## EXERCISE BRIEF
Would you return the data below exactly as it stands, with every picture left out?

===== RAW DATA =====

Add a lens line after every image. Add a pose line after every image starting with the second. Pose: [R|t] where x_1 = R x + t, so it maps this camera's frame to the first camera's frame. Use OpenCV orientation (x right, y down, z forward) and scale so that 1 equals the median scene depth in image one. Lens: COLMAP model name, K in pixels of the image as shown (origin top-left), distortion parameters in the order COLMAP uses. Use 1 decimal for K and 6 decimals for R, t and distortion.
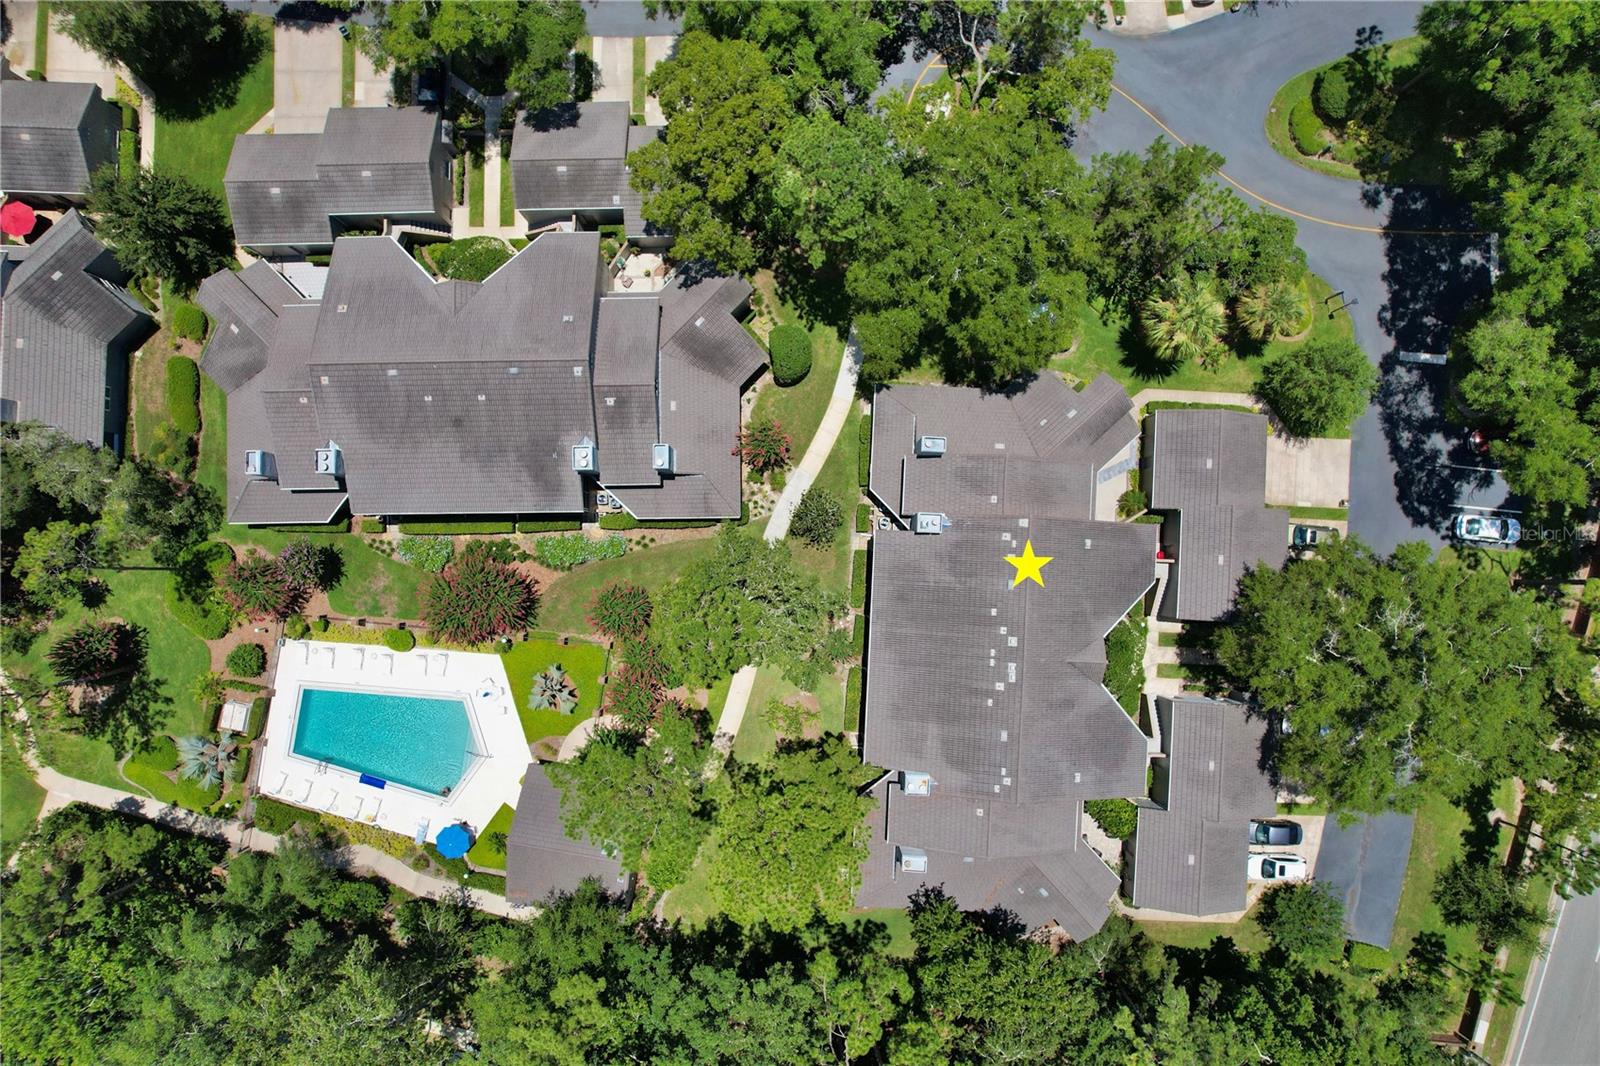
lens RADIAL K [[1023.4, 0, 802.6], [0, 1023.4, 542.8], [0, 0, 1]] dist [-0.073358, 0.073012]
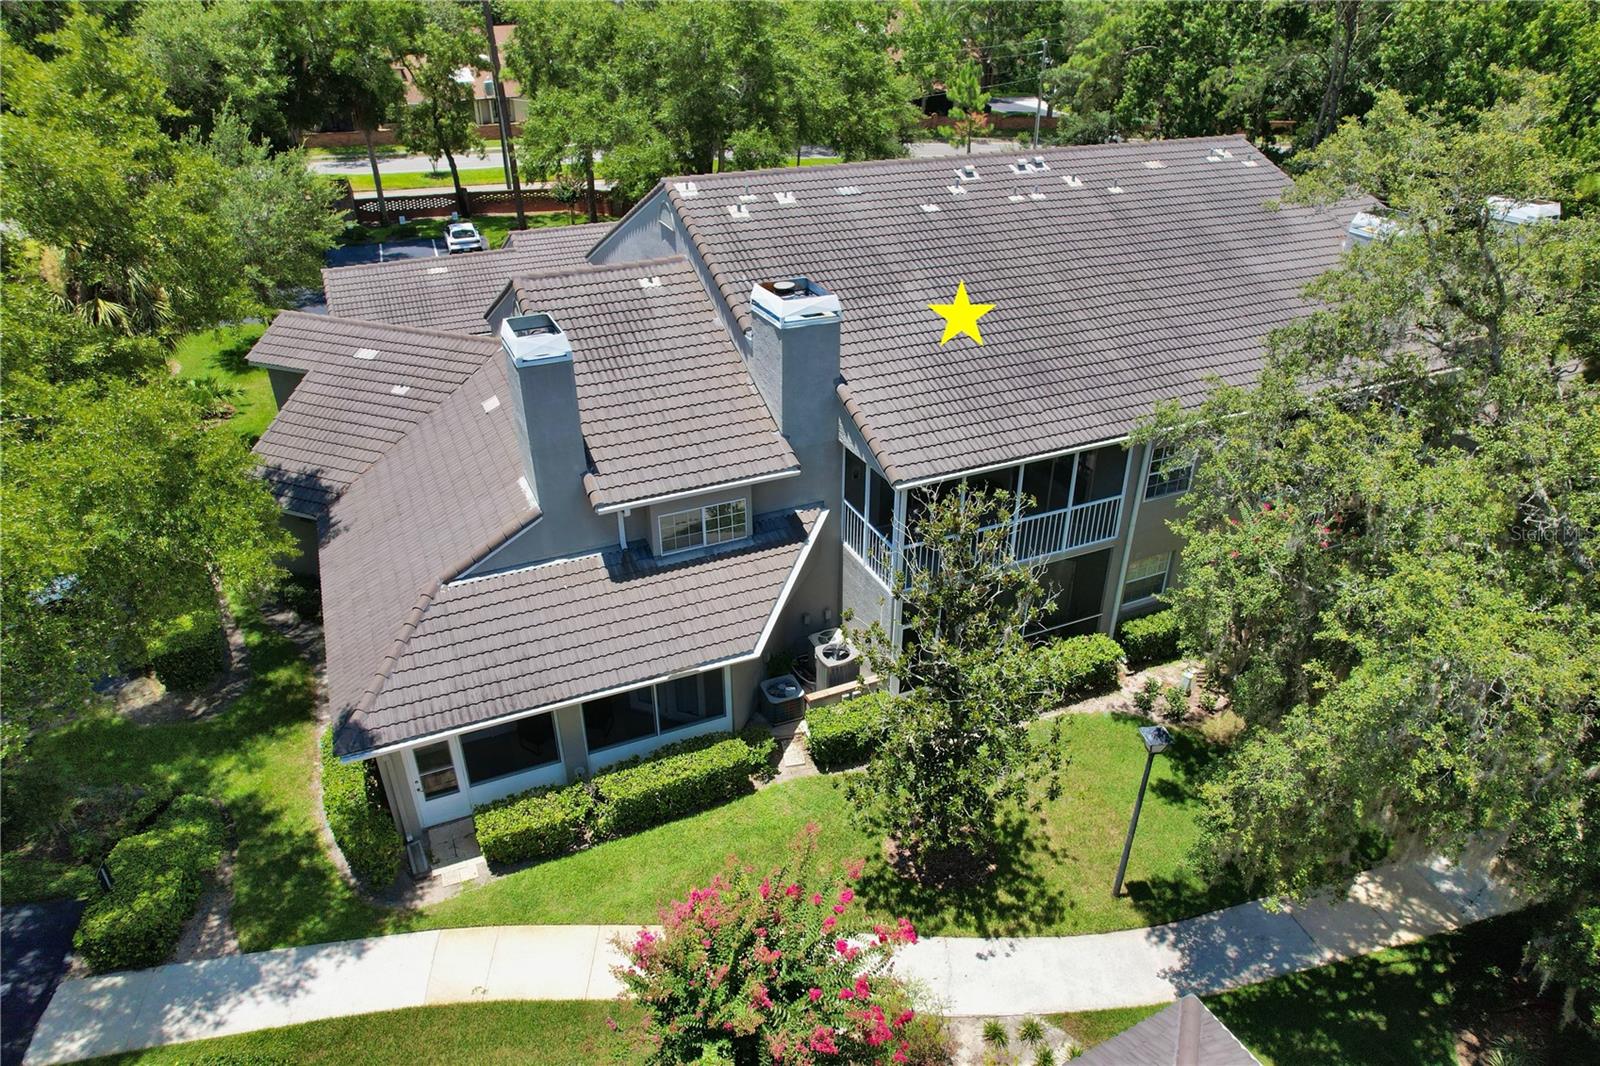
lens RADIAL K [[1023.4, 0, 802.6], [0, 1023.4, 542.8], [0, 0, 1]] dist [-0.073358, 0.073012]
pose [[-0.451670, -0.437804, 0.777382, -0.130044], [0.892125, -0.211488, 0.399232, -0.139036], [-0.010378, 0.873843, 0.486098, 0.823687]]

=====

## TASK RESPONSE
Add a lens line after every image. Add a pose line after every image starting with the second. Pose: [R|t] where x_1 = R x + t, so it maps this camera's frame to the first camera's frame. Use OpenCV orientation (x right, y down, z forward) and scale so that 1 equals the median scene depth in image one. Lens: COLMAP model name, K in pixels of the image as shown (origin top-left), distortion parameters in the order COLMAP uses. Use 1 decimal for K and 6 decimals for R, t and distortion.
lens RADIAL K [[1023.4, 0, 802.6], [0, 1023.4, 542.8], [0, 0, 1]] dist [-0.073358, 0.073012]
lens RADIAL K [[1023.4, 0, 802.6], [0, 1023.4, 542.8], [0, 0, 1]] dist [-0.073358, 0.073012]
pose [[-0.451670, -0.437804, 0.777382, -0.130044], [0.892125, -0.211488, 0.399232, -0.139036], [-0.010378, 0.873843, 0.486098, 0.823687]]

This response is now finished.